==== Extracted text
MLB

Yankees fire hitting coach Dillon Lawson as Brian Cashman makes first in-season change

Dillon Lawson is taking the fall for the Yankees’ first-half offensive struggles.

The Yankees fired Lawson, their second-year hitting coach, Sunday night after heading into the All-Star break with a 7-4 loss to the Cubs in The Bronx.

Lawson, 38, became the first coach or manager that general manager Brian Cashman has fired in-season during his 26-year tenure.

Cashman said he was not fully comfortable with having to make the decision in the middle of the season, but felt the Yankees would be best served by having a “different messenger.”

The team had not yet offered the job to anyone else, Cashman said, but he will go outside of the organization to replace Lawson as the top hitting coach and hopes to have the person in place by the time the Yankees open the second half on Friday in Colorado.

Assistants Casey Dykes and Brad Wilkerson will remain on the staff.

Dillon Lawson was fired by the Yankees on Sunday.
Dillon Lawson was fired by the Yankees on Sunday. Charles Wenzelberg

“Our offense has struggled mightily, more so than I can recall,” Cashman said Sunday night on a Zoom call. “The team that we have, in fairness to Dillon, we have had some injuries without a doubt, but collectively we’ve really struggled. I feel like we’re best served kind of changing things up a little bit as we move into the second half here.

“Once that second half starts, we have a short window to try to re-achieve all of our capabilities, including good health. I feel like finding somebody else to take that top seat on the offensive side is going to be in our best interest as I problem-solve with our entire operation.”
========
==== Data
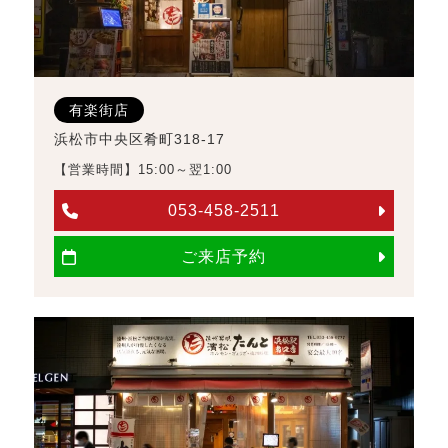
有楽街店
浜松市中央区肴町318-17
【営業時間】15:00～翌1:00
053-458-2511
ご来店予約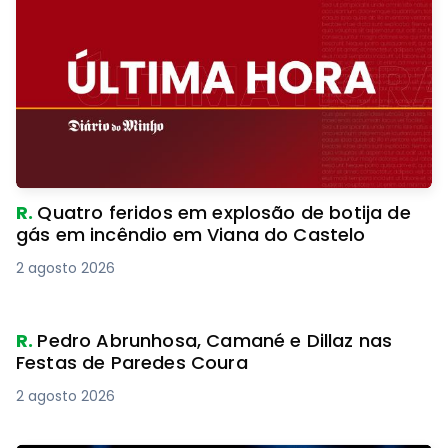
R.
Quatro feridos em explosão de botija de
gás em incêndio em Viana do Castelo
2 agosto 2026
R.
Pedro Abrunhosa, Camané e Dillaz nas
Festas de Paredes Coura
2 agosto 2026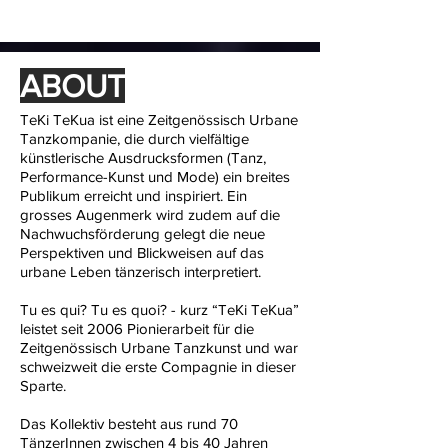
ABOUT
TeKi TeKua ist eine Zeitgenössisch Urbane
Tanzkompanie, die durch vielfältige
künstlerische Ausdrucksformen (Tanz,
Performance-Kunst und Mode) ein breites
Publikum erreicht und inspiriert. Ein
grosses Augenmerk wird zudem auf die
Nachwuchsförderung gelegt die neue
Perspektiven und Blickweisen auf das
urbane Leben tänzerisch interpretiert.
Tu es qui? Tu es quoi? - kurz “TeKi TeKua”
leistet seit 2006 Pionierarbeit für die
Zeitgenössisch Urbane Tanzkunst und war
schweizweit die erste Compagnie in dieser
Sparte.
Das Kollektiv besteht aus rund 70
TänzerInnen zwischen 4 bis 40 Jahren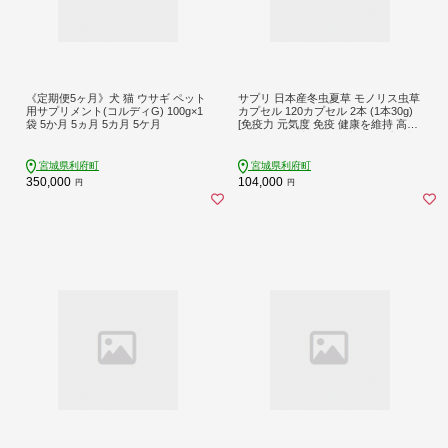
《定期便5ヶ月》犬 猫 ウサギ ペット
サプリ 日本産冬虫夏草 モノリス虫草
用サプリメント(コルディG) 100g×1
カプセル 120カプセル 2本 (1本30g)
袋 5か月 5ヵ月 5カ月 5ケ月
[免疫力 元気度 免疫 健康を維持 高め
る 冬虫夏草 宮城県 利府町 サプリ専
門店 モノリス]
宮城県利府町
宮城県利府町
350,000
104,000
円
円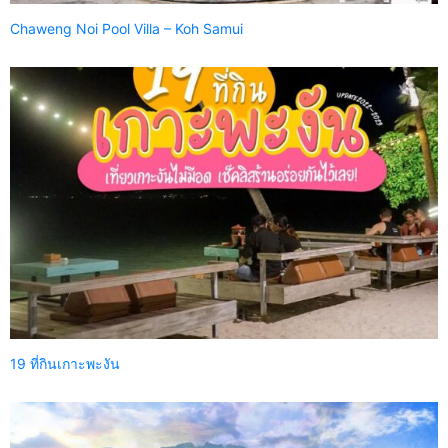
Chaweng Noi Pool Villa – Koh Samui
19 ที่กินเกาะพะงัน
========
Assignment 1: Can you retype the article about Dillon Lawson's firing from "The Yankees fired" up to and including "in The Bronx."?
Assignment 2: Who are the members of the Yankees' coaching staff or front office named in the article about Dillon Lawson's firing?
Assignment 3: Carry on the article about Dillon Lawson's firing from where it stops.
The dataset excerpts aren't needed for any of this.

Reply 1:
The Yankees fired Lawson, their second-year hitting coach, Sunday night after heading into the All-Star break with a 7-4 loss to the Cubs in The Bronx.

Reply 2: Dillon Lawson, Brian Cashman, Casey Dykes, Brad Wilkerson

Reply 3:
The Yankees entered the break 49-42, looking like a shell of themselves since Aaron Judge went down with a sprained right big toe on June 3 at Dodger Stadium.

But their lineup’s performance was inconsistent even before Judge went on the injured list for the second time this season, and since then, most of the Yankees’ veteran bats — including DJ LeMahieu, Giancarlo Stanton and Anthony Rizzo — have largely gone silent.

Through Sunday’s games, the Yankees’ offense ranked 21st in OPS (.710), 28th in batting average (.231), 26th in on-base percentage (.300) and 19th in runs (400).

The anemic offensive performance showed up again on Friday, when the Yankees were two-hit by a struggling Jameson Taillon and the Cubs.

Then on Saturday, Cashman broached the idea of dismissing Lawson with Hal Steinbrenner and got his blessing before speaking with Boone about it on Sunday morning.

They decided to deliver the news to Lawson after Sunday’s game, after most players had left Yankee Stadium, though manager Boone spoke to Judge, the captain, to give him a heads-up.

“Ultimately the end results are not that Yankee DNA that we’re used to seeing,” Cashman said. “For anybody that’s played golf … you can [hear] a number of different people say the certain thing that ails you individually, but then one person says it in a way that the light bulbs go on and things click in and all of a sudden, you find nirvana. That’s ultimately what I’m looking at right now.

“I feel like we have a lot more potential than we’ve shown, injuries notwithstanding. We’ve gone now for a long period of struggles, but I think our philosophy per se is get guys on base, slug and dominate a lot of those categories, which ultimately lead to usually a lot of runs scored. But we’re far too many times putting too much pressure on our pitching by playing way too many low-runs-scored games.”

Dillon Lawson watches as Harrison Bader takes his at bat during the third inning against the Cubs.
Dillon Lawson watches as Harrison Bader takes his at bat during the third inning against the Cubs. JASON SZENES/New York Post

Lawson, who spent 2019-2021 as the Yankees’ minor league hitting coordinator, came through the organization preaching the mantra “Hit Strikes Hard.”

The Yankees are among the league leaders this season in average exit velocity, but that failed to translate into offensive production.

By the middle of June, the Yankees’ widespread struggles had turned the spotlight on Lawson.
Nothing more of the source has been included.